> About this task
Give back every entry precisely as written, without any of the images.

════════

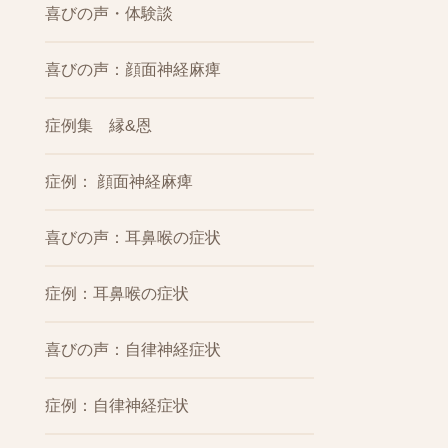
喜びの声・体験談
喜びの声：顔面神経麻痺
症例集 縁&恩
症例： 顔面神経麻痺
喜びの声：耳鼻喉の症状
症例：耳鼻喉の症状
喜びの声：自律神経症状
症例：自律神経症状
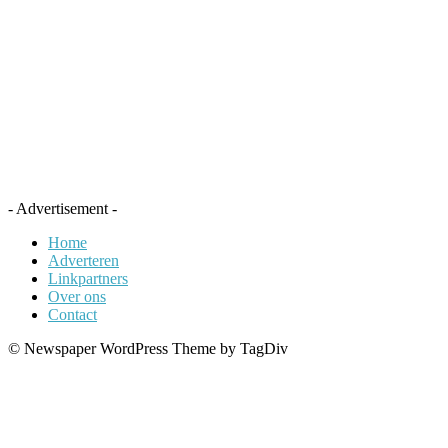
- Advertisement -
Home
Adverteren
Linkpartners
Over ons
Contact
© Newspaper WordPress Theme by TagDiv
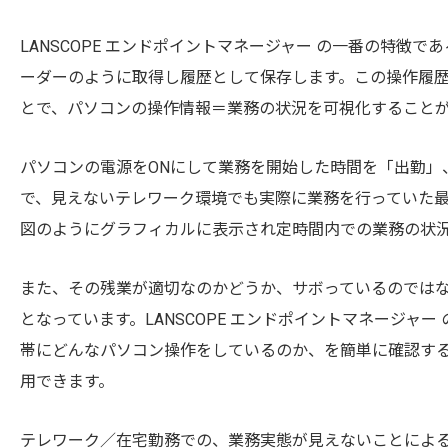
LANSCOPE エンドポイントマネージャー の一番の特
ーダーのように取得し履歴として保存します。この操作履
とで、パソコンの操作情報＝業務の状況を可視化すること
パソコンの電源をONにして業務を開始した時間を「出勤」
で、見えないテレワーク環境でも実際に業務を行っていた
図のようにグラフィカルに表示され定時間内での業務の状
また、その残業が適切なのかどうか、サボっているのでは
となっています。LANSCOPE エンドポイントマネージ
帯にどんなパソコン操作をしているのか、を簡単に確認す
用できます。
テレワーク／在宅勤務での、業務実態が見えないことによる勤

════════

> Task output
喜びの声・体験談
喜びの声：顔面神経麻痺
症例集 縁&恩
症例： 顔面神経麻痺
喜びの声：耳鼻喉の症状
症例：耳鼻喉の症状
喜びの声：自律神経症状
症例：自律神経症状
- Advertisement -
Home
Adverteren
Linkpartners
Over ons
Contact
© Newspaper WordPress Theme by TagDiv
LANSCOPE エンドポイントマネージャー の一番の特
ーダーのように取得し履歴として保存します。この操作履
とで、パソコンの操作情報＝業務の状況を可視化すること
パソコンの電源をONにして業務を開始した時間を「出勤」
で、見えないテレワーク環境でも実際に業務を行っていた
図のようにグラフィカルに表示され定時間内での業務の状
また、その残業が適切なのかどうか、サボっているのでは
となっています。LANSCOPE エンドポイントマネージ
帯にどんなパソコン操作をしているのか、を簡単に確認す
用できます。
テレワーク／在宅勤務での、業務実態が見えないことによる勤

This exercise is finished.